Davacı vekilinin 27/01/2021 tarihli itiraz dilekçesi ile kök rapora itiraz ettiği anlaşılmakla, bilirkişiden ek rapor düzenlemesi istenmiş olup,
Bilirkişi ek raporu: 15/03/2021 tarihli ek rapora göre; kök raporda: Kredilerin kullandırılması bölümünde kredilerle ilgili açıklamalar yapıldığı, Kredi ödeme planlarında görüleceği üzere kredi hesaplarının kat edildiği 25.02.2020 tarihinde kredilerin anapara tutarının 635.406.68-TL olarak belirlendiği ve bu tutarın kat ihtarında da aynı şekilde yer aldığı, Kredi Hesaplarının 25.02.2020 tarihinde kat edildiği, kat tarihine kadar kredilere işleyen faiz, komisyon, masraf, bsmv ilavesiyle kat tarihinde asıl alacak 665.644.05-TL olarak belirtildiği, davalılara iş bu ihtarla 665.644.05-TL alacağın ödenmesinin ihtar edildiği, davacı bankanın alacağı kat tarihinden davalıların temerrüt tarihlerine kadar akdi faiz oranı üzerinden, temerrüt tarihinden itibaren takip tarihine kadar temerrüt faiz oranı uygulanmak suretiyle hesaplama yapılarak tespit edildiği, davacı Vekili kredi taksitlerinin gecikme faizlerinin ilave edilmediğini beyan etmiş ise de, Bankacılık mevzuatında kredilerin kat edilmesinde kat tarihine kadar kredilerle ilgili faiz ve feriler ilave edilmek ve kat tarihinde banka kayıtlarında talep edilebilecek alacak tutarı belirlenmek suretiyle kat edildiği, takibin anaparası içerisinde masraf ve sigorta tutarı bulunduğu belirtilmiş isede dilekçe ekinde iş bu alacak kalemleri ile ilgili herhangi bir belgenin sunulmadığı, kök raporda yapılan tespit ve değerlendirmelerde değişikliği gerektirecek bir husus bulunmadığı bildirilmiştir.

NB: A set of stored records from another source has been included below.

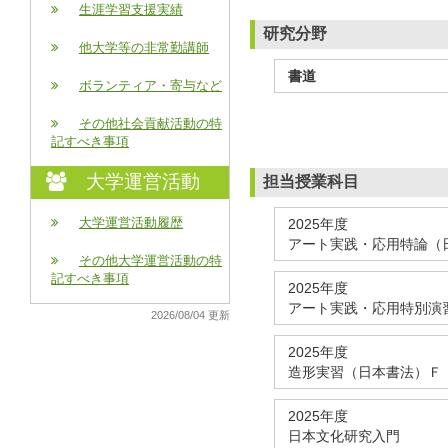
生涯学習支援実績
研究分野
他大学等の非常勤講師
書道
ボランティア・寄与など
その他社会貢献活動の特
記すべき事項
大学運営活動
担当授業科目
大学運営活動履歴
2025年度
アート実践・応用特論（
その他大学運営活動の特
記すべき事項
2025年度
アート実践・応用特別演
2026/08/04 更新
2025年度
造形実習（日本書法）Ｆ
2025年度
日本文化研究入門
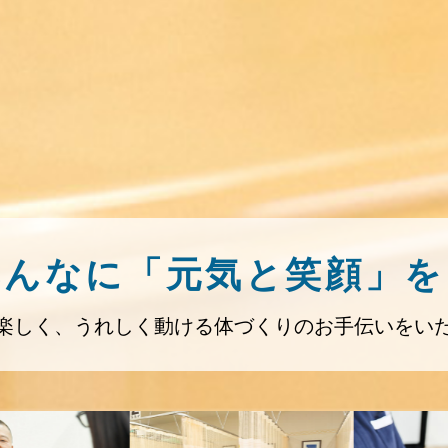
みんなに「元気と笑顔」を
楽しく、うれしく動ける体づくりのお手伝いをい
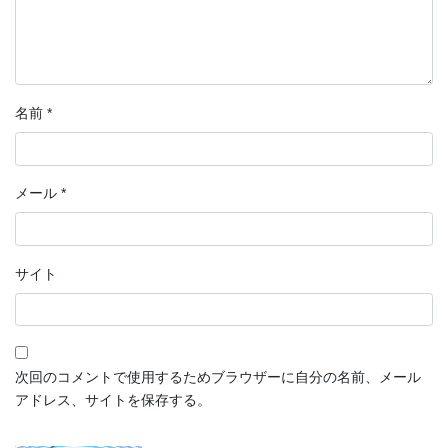
名前
*
メール
*
サイト
次回のコメントで使用するためブラウザーに自分の名前、メール
アドレス、サイトを保存する。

Dava; Davacı banka tarafından genel kredi sözleşmesinden kaynaklanan alacağının tahsili amacıyla asıl borçlu ve kefiller aleyhine yapılan icra takine vaki itirazın iptali istemi ile açılan İİK.nun 67.maddesi kapsamındaki davadır.

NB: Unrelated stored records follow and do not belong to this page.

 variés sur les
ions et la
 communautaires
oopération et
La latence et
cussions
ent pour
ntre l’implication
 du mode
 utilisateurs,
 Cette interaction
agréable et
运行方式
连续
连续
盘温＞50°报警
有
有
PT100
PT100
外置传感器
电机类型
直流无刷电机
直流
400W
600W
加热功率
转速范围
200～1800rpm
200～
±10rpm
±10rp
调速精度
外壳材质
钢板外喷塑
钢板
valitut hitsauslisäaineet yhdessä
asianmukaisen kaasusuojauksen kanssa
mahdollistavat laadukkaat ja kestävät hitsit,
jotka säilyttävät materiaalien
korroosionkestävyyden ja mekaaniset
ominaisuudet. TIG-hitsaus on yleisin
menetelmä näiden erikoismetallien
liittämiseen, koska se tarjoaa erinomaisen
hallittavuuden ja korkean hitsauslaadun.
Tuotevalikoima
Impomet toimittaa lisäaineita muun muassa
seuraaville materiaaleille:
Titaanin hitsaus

Dava 1 yıllık yasal hak düşürücü süre içerisinde açılmıştır.
Davalılar, icra takibine yapmış oldukları kısmi itirazlarında, takibe konulan 665.644,00 TL asıl alacağı ve bu miktara isabet eden ferilerini kabul etmişler; bakiye miktar yönünden ise borçlu olmadıklarını bildirerek ödeme emrine itiraz etmişlerdir.
Davacı banka, davalılar aleyhine İzmir … İcra Müdürlüğünün … E. sayılı dosyasında; 672.879.52-TL asıl alacak, 45.838.89-TL İşlemiş temerrüt faizi, 2.291.94-TL BSMV % 5, 755.00-TL ihtiyati haciz vekalet ücreti ve 151.80-TL ihtiyati haciz gideri olmak üzere toplam 721.917,15-TL alacak için takip başlatmıştır.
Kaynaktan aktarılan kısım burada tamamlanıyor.